Why Mediate/Collaborate?

Traditionally, the request from one of the spouses or intended spouses for a Premarital Agreement was the beginning of a painful process that often drove a wedge between two people who were supposed to love each other.  It was handled only by attorneys, and the process began with what was usually an extremely one-sided draft being presented by the requesting fiancé or spouse as a fait accompli to his or her fiancé or spouse. The attorneys then exchanged and battled over drafts of the “Agreement,” creating a “we-they” situation that felt adversarial and threatening, building mistrust and disharmony in an otherwise secure marriage or on the eve of what was supposed to be the happiest day of parties’ lives.  Often, the spouse being asked to sign a Premarital Agreement felt that the Agreement was being forced on him or her and felt mistrusted, unprotected and uncared for by the other spouse.  The spouse requesting the Premarital Agreement then interpreted the reluctant spouse’s objections as being greedy and selfish.
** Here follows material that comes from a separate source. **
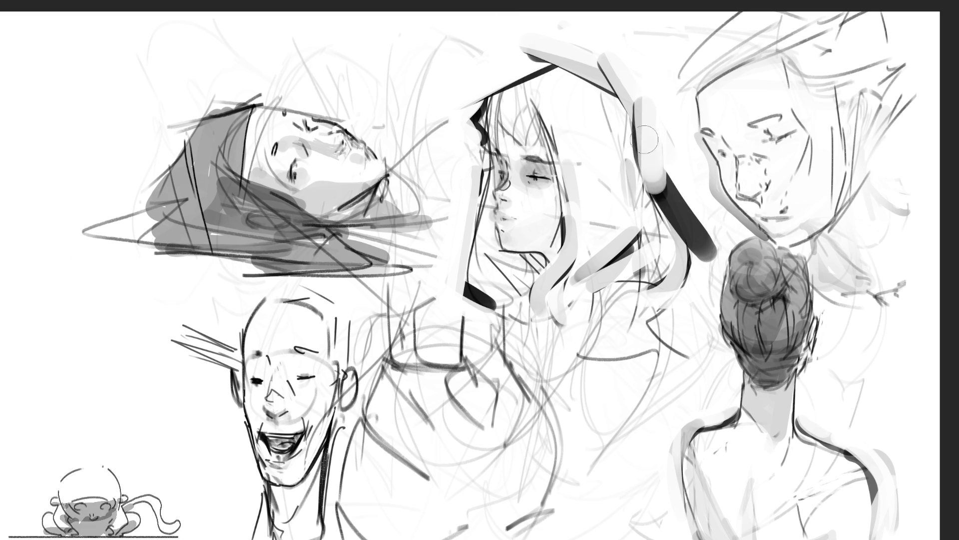
pyautogui.moveTo(642, 135); pyautogui.dragTo(706, 257)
Even if the request itself did not create this atmosphere of mistrust, the ongoing battle between the attorneys robbed the couple of their own voice, and made what should have been a joint planning process into an adversarial one. Many simply succumbed to the exhaustion of the process and signed in the end “just to be done. ”Mediation and Collaborative Practice are tailor-made for drafting Marital and Cohabitation Agreements, as mediators and collaborative attorneys are trained in mediation and interest-based collaborative negotiation. These processes encourage both parties to develop their goals for the relationship and one another, and to take one another’s concerns and goals into account. These two processes are also well suited in that the parties create and draft their Agreement together, more as a planning process than an adversarial one.